INFORMATION SUPPLIED

%%

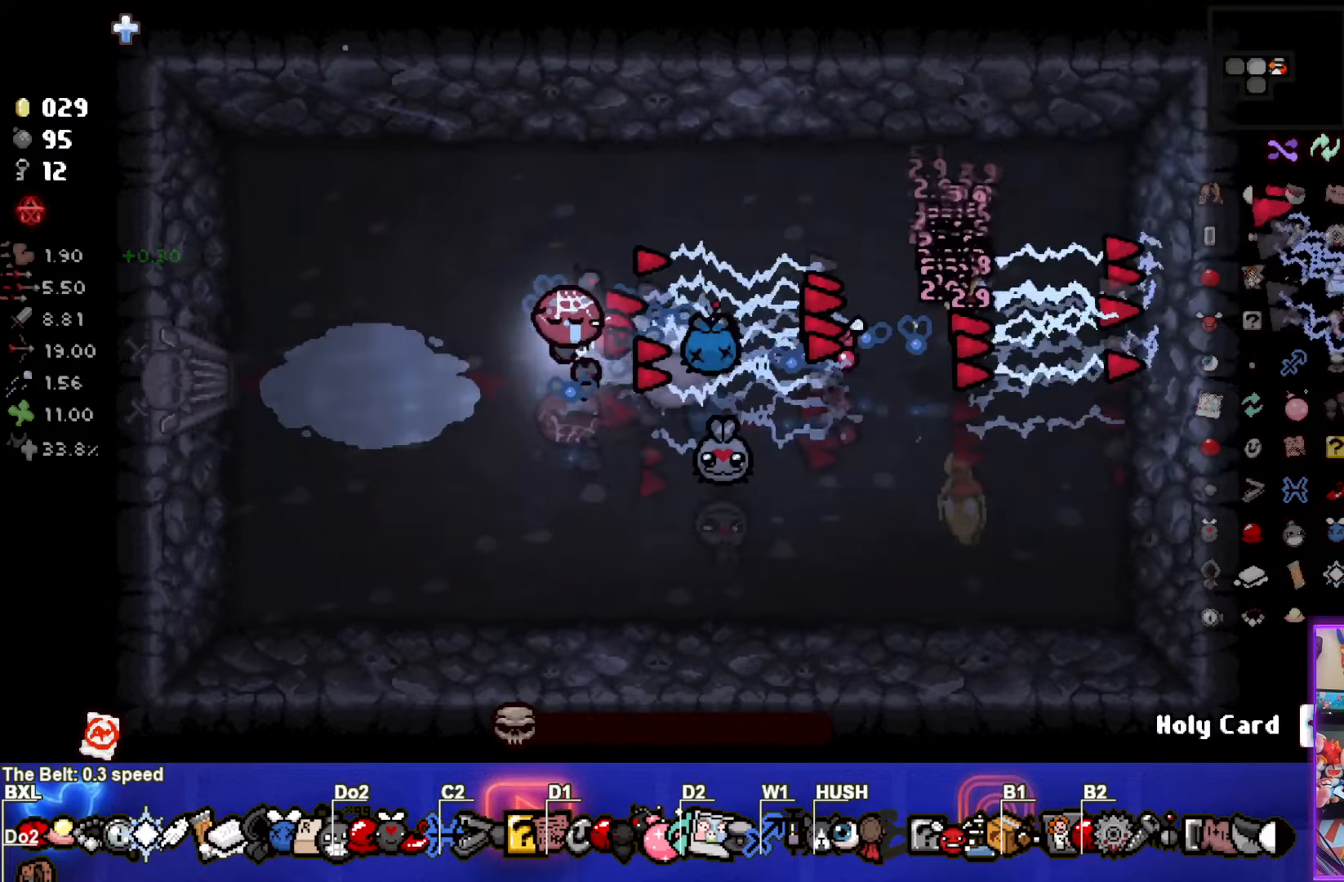
{"buttons": [], "left_stick": "left", "events": [[434, "left_stick", "left"]]}
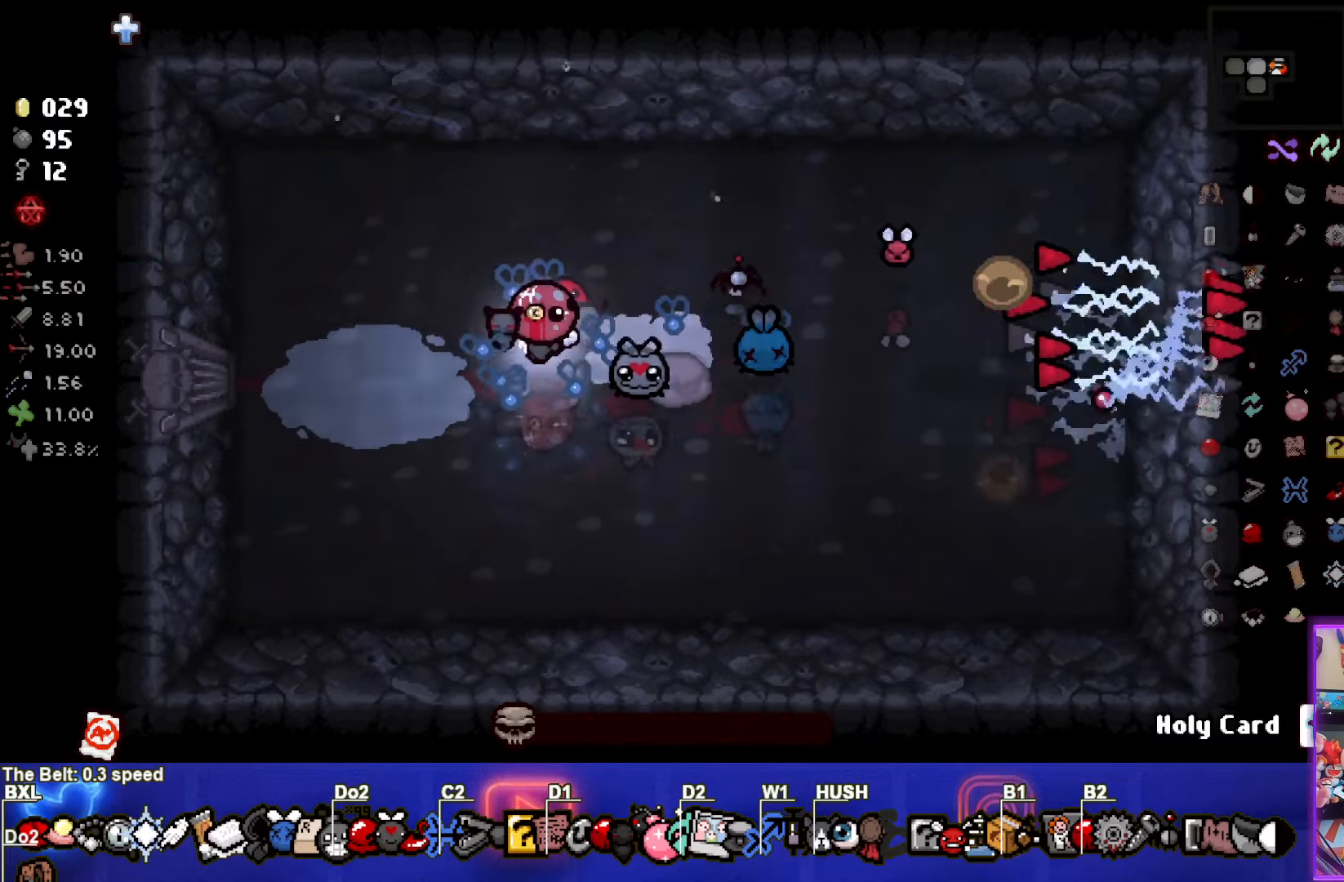
{"buttons": [], "left_stick": "center", "events": [[184, "left_stick", "center"]]}
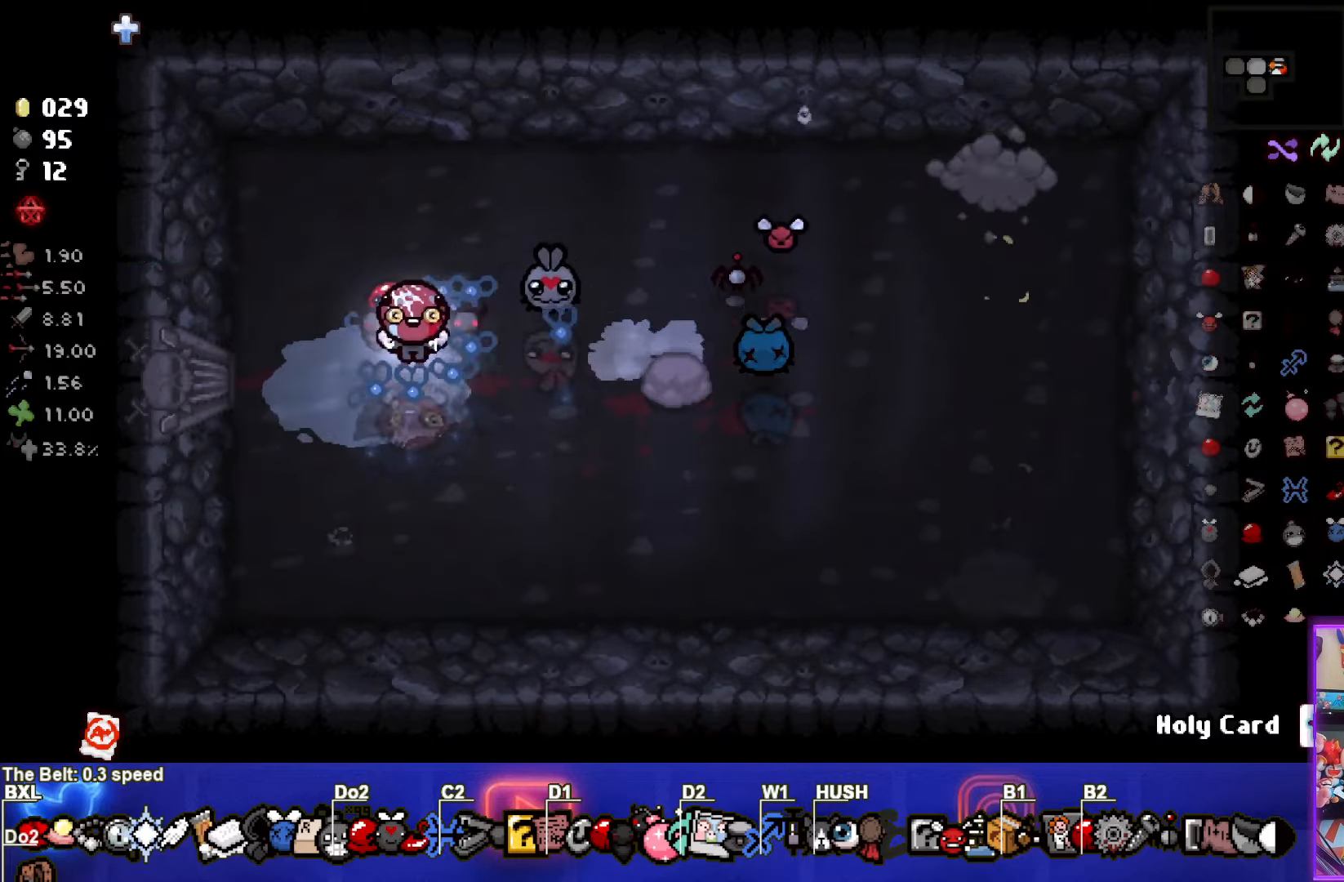
{"buttons": [], "left_stick": "center", "events": []}
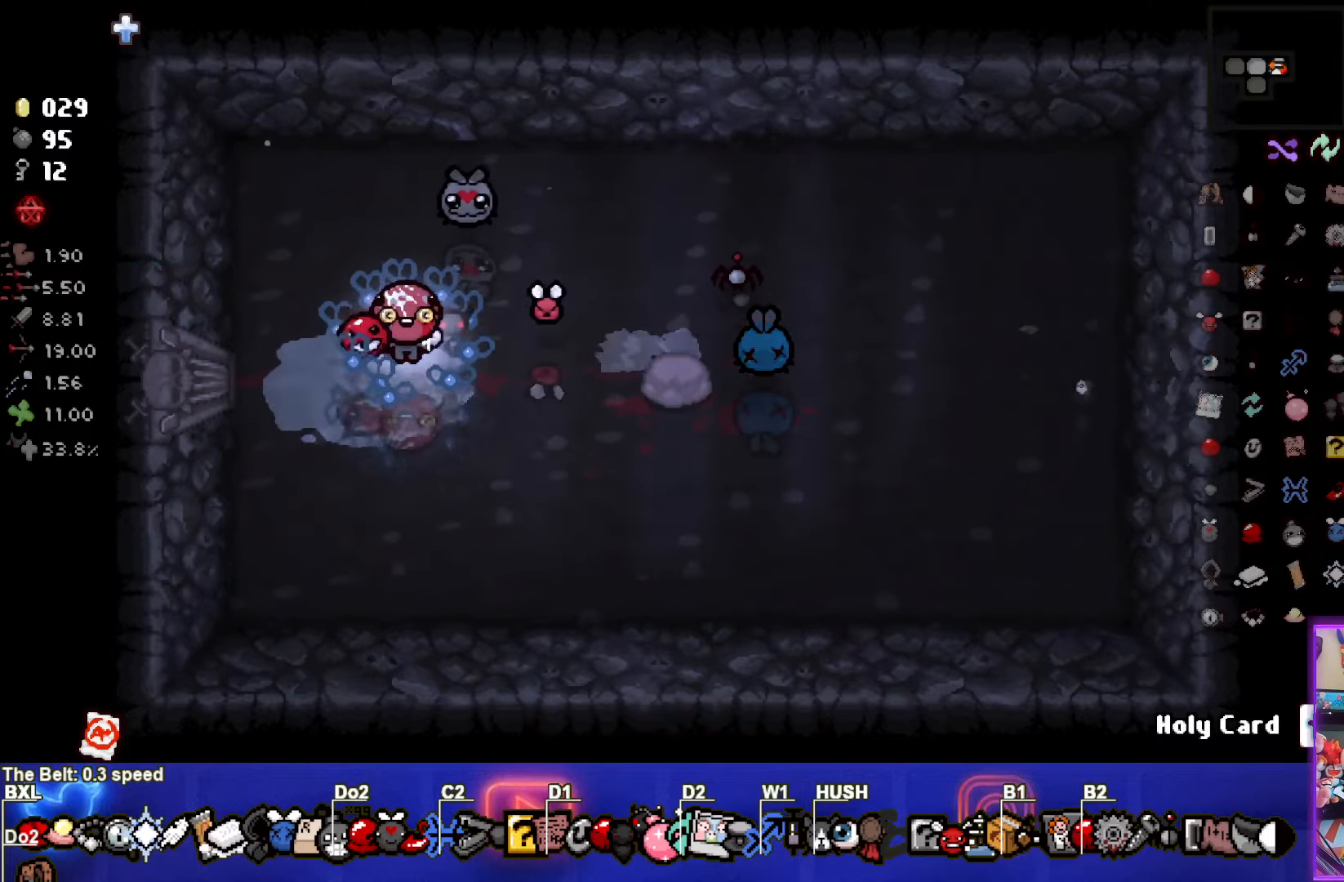
{"buttons": [], "left_stick": "right", "events": [[400, "left_stick", "right"]]}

%%

BRIEF
Please output the full listing above exactly, minus any pictures.

OUTPUT BELOW
{"buttons": [], "left_stick": "left", "events": [[434, "left_stick", "left"]]}
{"buttons": [], "left_stick": "center", "events": [[184, "left_stick", "center"]]}
{"buttons": [], "left_stick": "center", "events": []}
{"buttons": [], "left_stick": "right", "events": [[400, "left_stick", "right"]]}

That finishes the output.